Also, it pays to be very judgemental and selective when it comes to your photos. When I first went out with my DSLR, I ran into a Bald Eagle that let me take pictures for a LONG time. I got over 300 photos. From there I went through and cut it down to my favorite 50, and edited them. Then I went through and cut it down to the 15 I liked best, and from there chose the 3 I liked most to post here. I have noticed that you'll get more informative responses if you limit your photos to 2-3 and then ask for critique and comments. You can keep all the photos you want on your computer to track your progress, but only post your top 2-3 on here for help. Just a thought


----------



## psran (Feb 5, 2014)

Bytesback said:


> I have the same lens as you do, although I am shooting from a lower end camera, Nikon D3100, but I notice the same noise in my pictures that your seem to have. I've noticed this noise is most frequent if I shoot at 300mm. I've found the pictures generally come out better if you shoot at 240-260mm, and just crop as needed. You tend to end up with a sharper image. This is just my experience, I am really new at this so I could be way off base.

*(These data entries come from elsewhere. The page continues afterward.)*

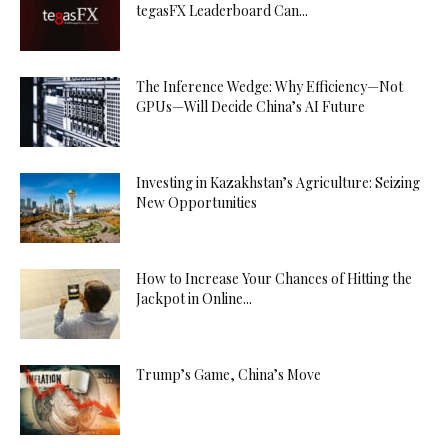
tegasFX Leaderboard Can...
The Inference Wedge: Why Efficiency—Not
GPUs—Will Decide China’s AI Future
Investing in Kazakhstan’s Agriculture: Seizing
New Opportunities
How to Increase Your Chances of Hitting the
Jackpot in Online...
Trump’s Game, China’s Move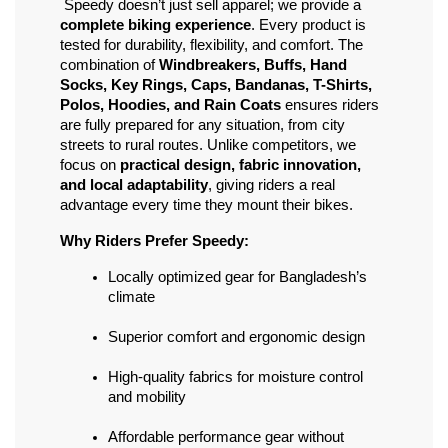
 Speedy doesn’t just sell apparel; we provide a 
complete biking experience
. Every product is 
tested for durability, flexibility, and comfort. The 
combination of 
Windbreakers, Buffs, Hand 
Socks, Key Rings, Caps, Bandanas, T-Shirts, 
Polos, Hoodies, and Rain Coats
 ensures riders 
are fully prepared for any situation, from city 
streets to rural routes. Unlike competitors, we 
focus on 
practical design, fabric innovation, 
and local adaptability
, giving riders a real 
advantage every time they mount their bikes.
Why Riders Prefer Speedy:
Locally optimized gear for Bangladesh’s 
climate
Superior comfort and ergonomic design
High-quality fabrics for moisture control 
and mobility
Affordable performance gear without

You are right about 300 mm not being as sharp as cropped out 250 mm, I have to break this habit of using only the Extreme Focal Lengths be it Wide end or Tele End. It's almost second nature to Zoom in to 300 mm


----------



## psran (Feb 5, 2014)

FedericoRongaroli said:


> I'm agree. The second picture, in my opinion is the best, good composition and good background.  bye



Thanks for the Encouragement. I don't know why but #3 had the Best Bokeh of all but after uploading here it doesn't look half as good


----------



## Bytesback (Feb 5, 2014)

psran said:


> Bytesback said:
> 
> 
> > I have the same lens as you do, although I am shooting from a lower end camera, Nikon D3100, but I notice the same noise in my pictures that your seem to have. I've noticed this noise is most frequent if I shoot at 300mm. I've found the pictures generally come out better if you shoot at 240-260mm, and just crop as needed. You tend to end up with a sharper image. This is just my experience, I am really new at this so I could be way off base.
> ...



I know what you mean. When I see an bird that I want to photograph, my first instinct is to zoom all the way out to 300mm and snap away. I did that on my first bald eagle encounter, and regretted it immensely as a majority of my pictures were unusable because of the noise. My second encounter I was smarter and stuck around 240, and while the eagle was farther away in my second encounter, a majority of my photos turned out better. I'm finding that learning photography is learning patience, as it is mostly trial and error!


----------